▶ **SOURCE DATA**:
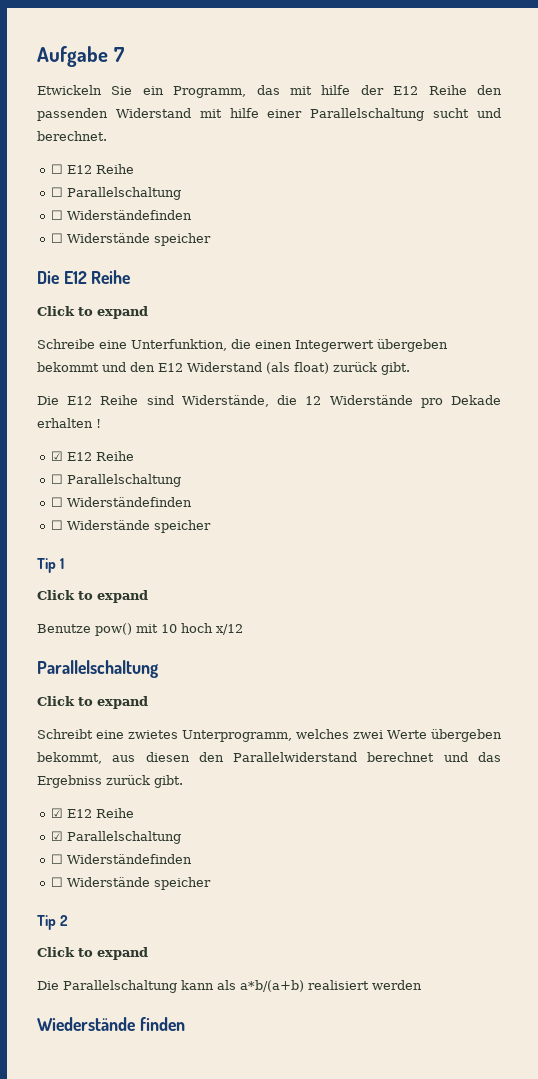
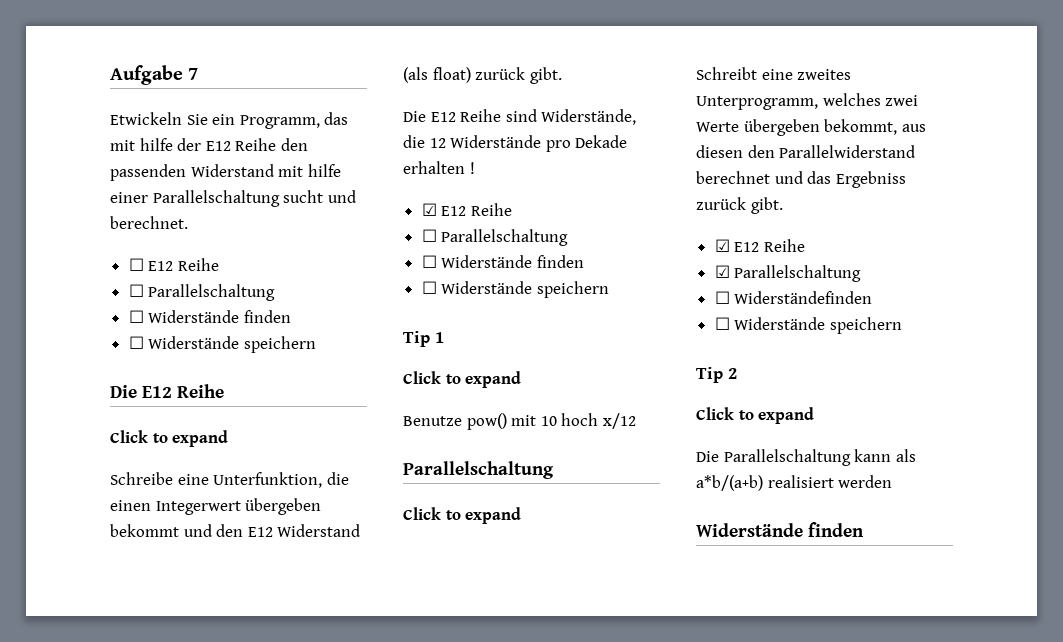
[67,210,193,220] [51,233,212,246] Widerständefinden // ☐ Widerstände speicher -> [148,310,291,323] [128,336,316,353] Widerstände finden // ☐ Widerstände speichern
[67,497,193,507] [51,520,212,533] Widerständefinden // ☐ Widerstände speicher -> [441,255,584,268] [421,281,609,298] Widerstände finden // ☐ Widerstände speichern
[128,730,179,739] zwietes -> [797,69,852,80] zweites
[154,877,212,890] speicher -> [829,317,902,334] speichern
[37,1017,135,1031] Wiederstände -> [696,523,803,537] Widerstände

▶ **YOUR ASSIGNMENT**: From the entries above, pull out each line that includes "Widerstände".

▶ **TASK RESULT**:
[67,210,193,220] [51,233,212,246] Widerständefinden // ☐ Widerstände speicher -> [148,310,291,323] [128,336,316,353] Widerstände finden // ☐ Widerstände speichern
[67,497,193,507] [51,520,212,533] Widerständefinden // ☐ Widerstände speicher -> [441,255,584,268] [421,281,609,298] Widerstände finden // ☐ Widerstände speichern
[37,1017,135,1031] Wiederstände -> [696,523,803,537] Widerstände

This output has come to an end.